Kategorinin ne olduğundan bağımsız olarak, odadaki dağınıklığın hepsinde ortak olan şey nedir? Kimi yeşil kimi mavi; kimi uzun kimi kısa; kimi yerde kimi masanın üstünde bu eşyanın (şeyin çoğulu) paylaştığı ortak yan nedir? Ortak olan hepsinin “var” olduğudur; onlardaki Varlık’tır. Hepsinde olduğunu yadsıyamayacağımız şeydir Varlık. Kategorilerde mavi sarının yadsınışı, uzun kısanın yadsınışıdır vb. Kategorilerin içeriğinden bağımsız olarak Varlık, var olan her şeyde vardır. Bu nedenle, eşya vardır; düşünce vardır. Hatta yokluktan söz ettiğimizde bile ona varlık vermiş oluruz. Örneğin, kaybolan bir eşyamızı aramaya başlama nedenimiz, onun varlığının yokluğudur! Yokluğu olmasaydı onu aramazdık, kayıp olduğunu anlamazdık bile.
İşte Varlık Birdir denildiğinde, her şeyin var olmasının arkasında durana gönderme yapılır. Bu Varlık, bir olmalıdır, eğer iki olsaydı Varlık dışında bir şey aramamız gerekecekti. Müziğin dili evrenseldir, sevgi birleştirir gibi söylemlerin arkasında bu sağlamlık vardır.

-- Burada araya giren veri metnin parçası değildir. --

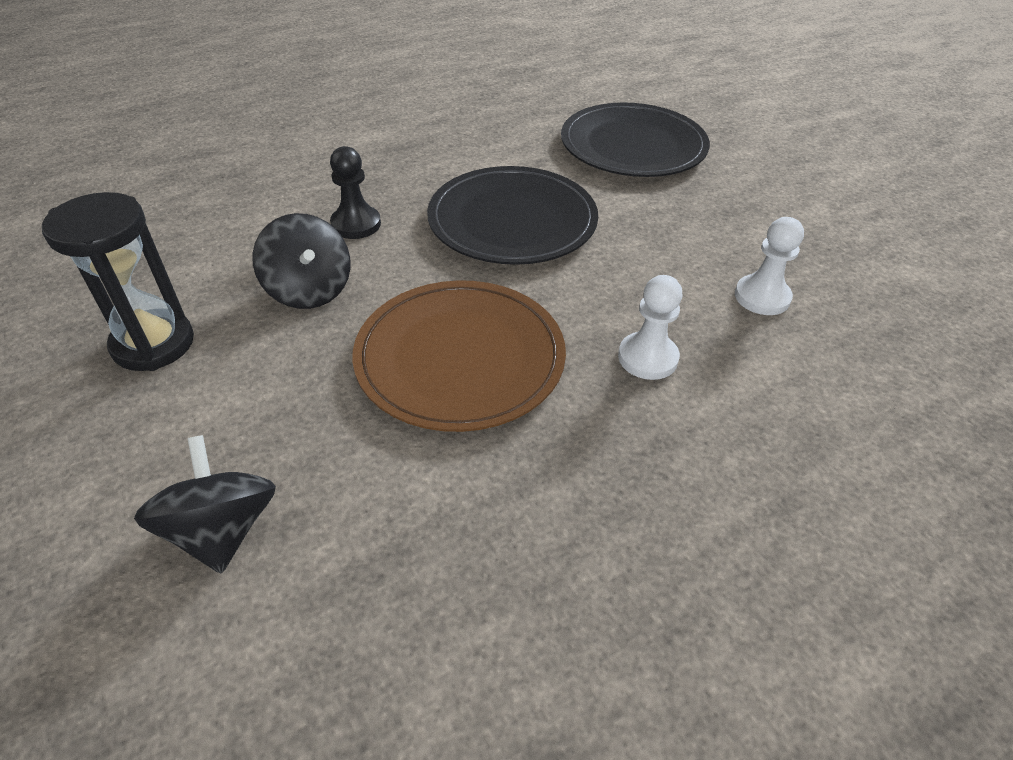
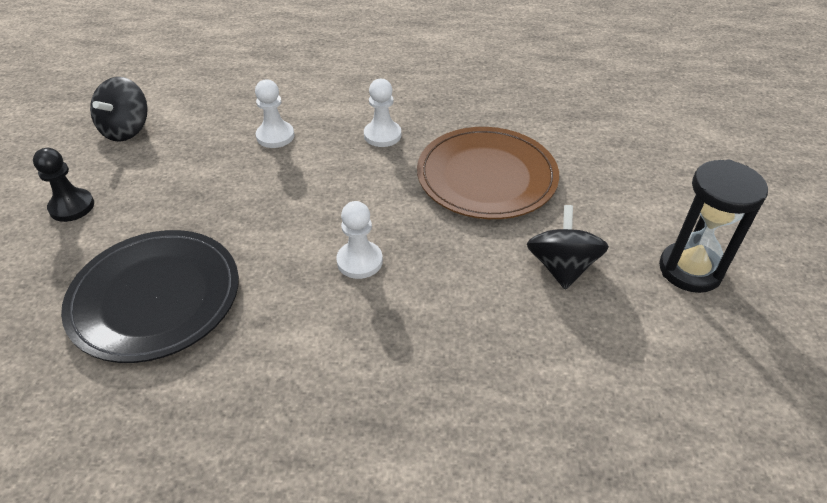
camera: 145 degrees left, 0 degrees up
(222, 530) = (651, 150): black spinning top -> black spinning top (126, 129)
(356, 224) = (492, 320): black pawn -> black pawn (72, 207)
(512, 221) = (359, 261): black plate -> white pawn

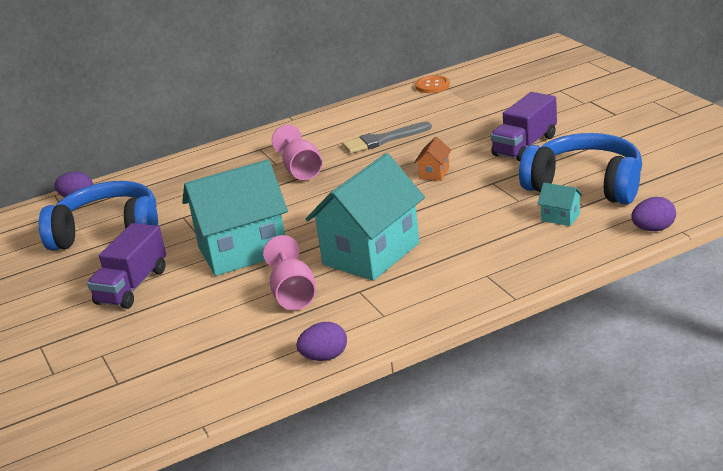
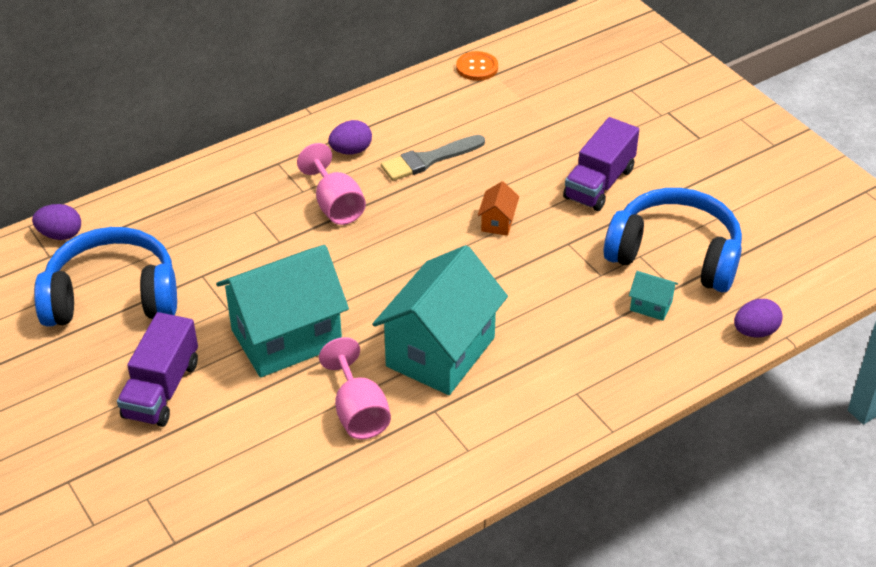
camera: 10 degrees left, 15 degrees up
(324, 357) = (410, 511): purple egg -> purple egg (351, 151)

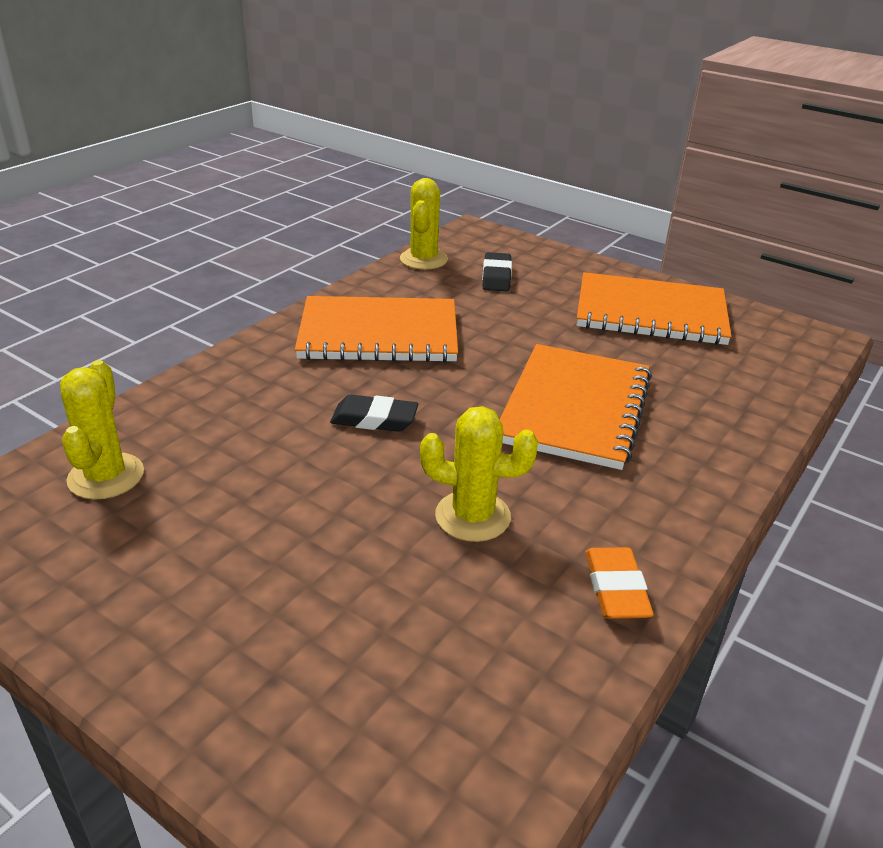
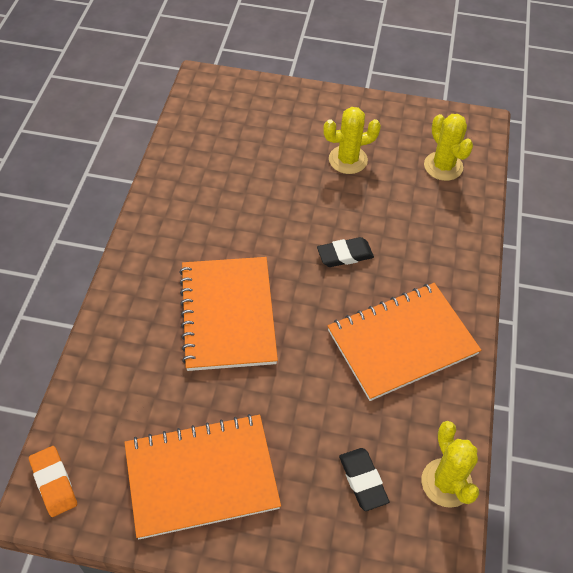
camera: 155 degrees right, 20 degrees up
(472, 516) = (252, 208): yellow cactus -> yellow cactus (348, 160)
(616, 588) = (169, 193): orange eraser -> orange eraser (54, 483)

Felsefe alanında bir ilke olarak beliren, din alanında Tanrı ismini alır. Bu ilke olmadan felsefe yapmayı deneyebiliriz, denenmiştir de. Bu tür bir felsefenin insanı götürdüğü menzil, kuşkuculuğu ile sınırlı olmuştur. Sözde “başaşağı” duranın düzeltildiği ideolojiler, kökensel bağını yitirmiş öznelerin niteliği/ne’liği sorunu ile başbaşa kalmış, çökmüştür. Varlık-varoluş; Vücûd-mevcûd; Sonlu-sonsuz; Tanrı-insan biri diğeri olmadan ele alınamayacak dikotomiler oldukları için, bunların ancak kapsanarak aşılmaları felsefenin asıl konusu olmuştur. Belki de asıl felsefenin konusu olmuştur demek daha doğrudur.
Ev toplama örneğinden anlaşıldığı gibi; eğer, tecrübe edilen bir şey yoksa onun üzerine dönüp düşünme nasıl olanaklı olacaktır? Felsefe, her şey olup bittikten sonra oradadır; kavram tamamlanmıştır; donuktur.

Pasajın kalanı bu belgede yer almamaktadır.